Stock Analysis

Will the Promising Trends At Formpipe Software (STO:FPIP) Continue?

OM:FPIP
Source: Shutterstock

What are the early trends we should look for to identify a stock that could multiply in value over the long term? Firstly, we'll want to see a proven return on capital employed (ROCE) that is increasing, and secondly, an expanding base of capital employed. Put simply, these types of businesses are compounding machines, meaning they are continually reinvesting their earnings at ever-higher rates of return. So on that note, Formpipe Software (STO:FPIP) looks quite promising in regards to its trends of return on capital.

Return On Capital Employed (ROCE): What is it?

For those that aren't sure what ROCE is, it measures the amount of pre-tax profits a company can generate from the capital employed in its business. Analysts use this formula to calculate it for Formpipe Software:

Return on Capital Employed = Earnings Before Interest and Tax (EBIT) ÷ (Total Assets - Current Liabilities)

0.11 = kr56m ÷ (kr705m - kr215m) (Based on the trailing twelve months to September 2020).

Therefore, Formpipe Software has an ROCE of 11%. In isolation, that's a pretty standard return but against the Software industry average of 15%, it's not as good.

See our latest analysis for Formpipe Software

roce
OM:FPIP Return on Capital Employed December 31st 2020

Above you can see how the current ROCE for Formpipe Software compares to its prior returns on capital, but there's only so much you can tell from the past.

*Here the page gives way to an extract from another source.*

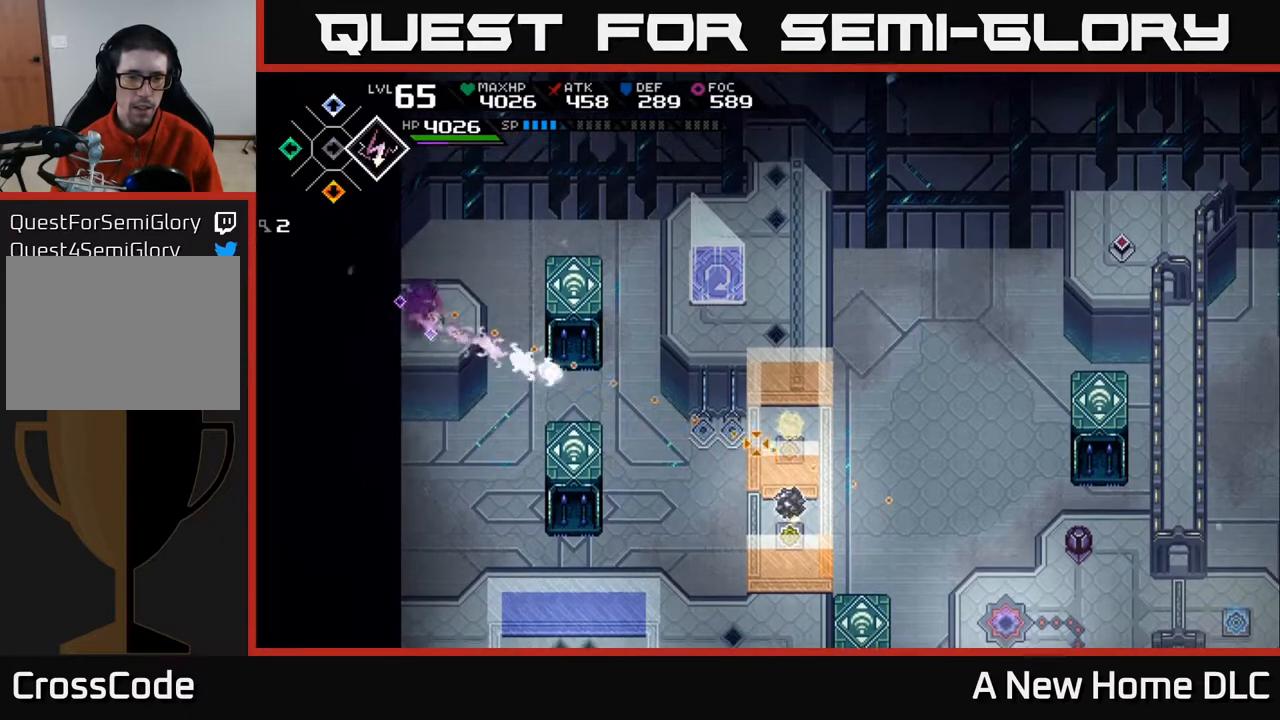
{"buttons": [], "left_stick": "center", "right_stick": "down-right", "events": []}
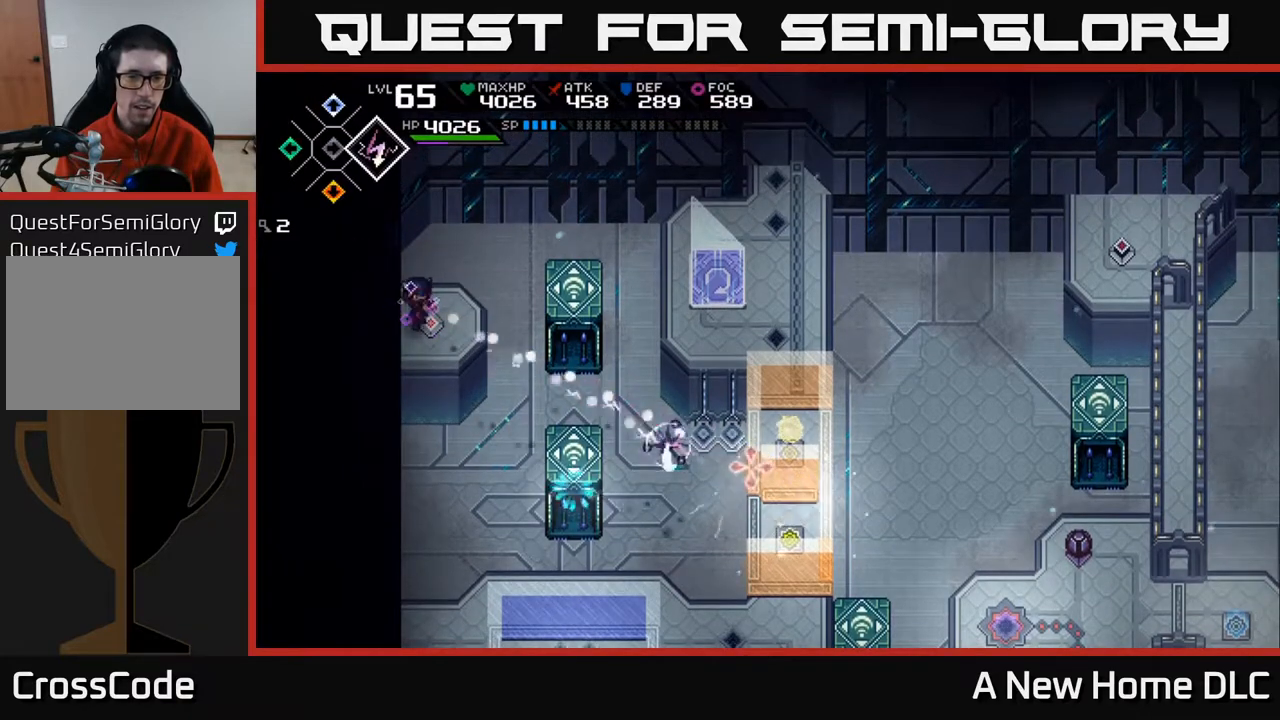
{"buttons": [], "left_stick": "center", "right_stick": "down-right", "events": []}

If you'd like, you can check out the forecasts from the analysts covering Formpipe Software here for free.

What Can We Tell From Formpipe Software's ROCE Trend?

Formpipe Software has not disappointed with their ROCE growth. More specifically, while the company has kept capital employed relatively flat over the last five years, the ROCE has climbed 218% in that same time. Basically the business is generating higher returns from the same amount of capital and that is proof that there are improvements in the company's efficiencies. On that front, things are looking good so it's worth exploring what management has said about growth plans going forward.

The Key Takeaway

As discussed above, Formpipe Software appears to be getting more proficient at generating returns since capital employed has remained flat but earnings (before interest and tax) are up. And a remarkable 258% total return over the last five years tells us that investors are expecting more good things to come in the future. With that being said, we still think the promising fundamentals mean the company deserves some further due diligence.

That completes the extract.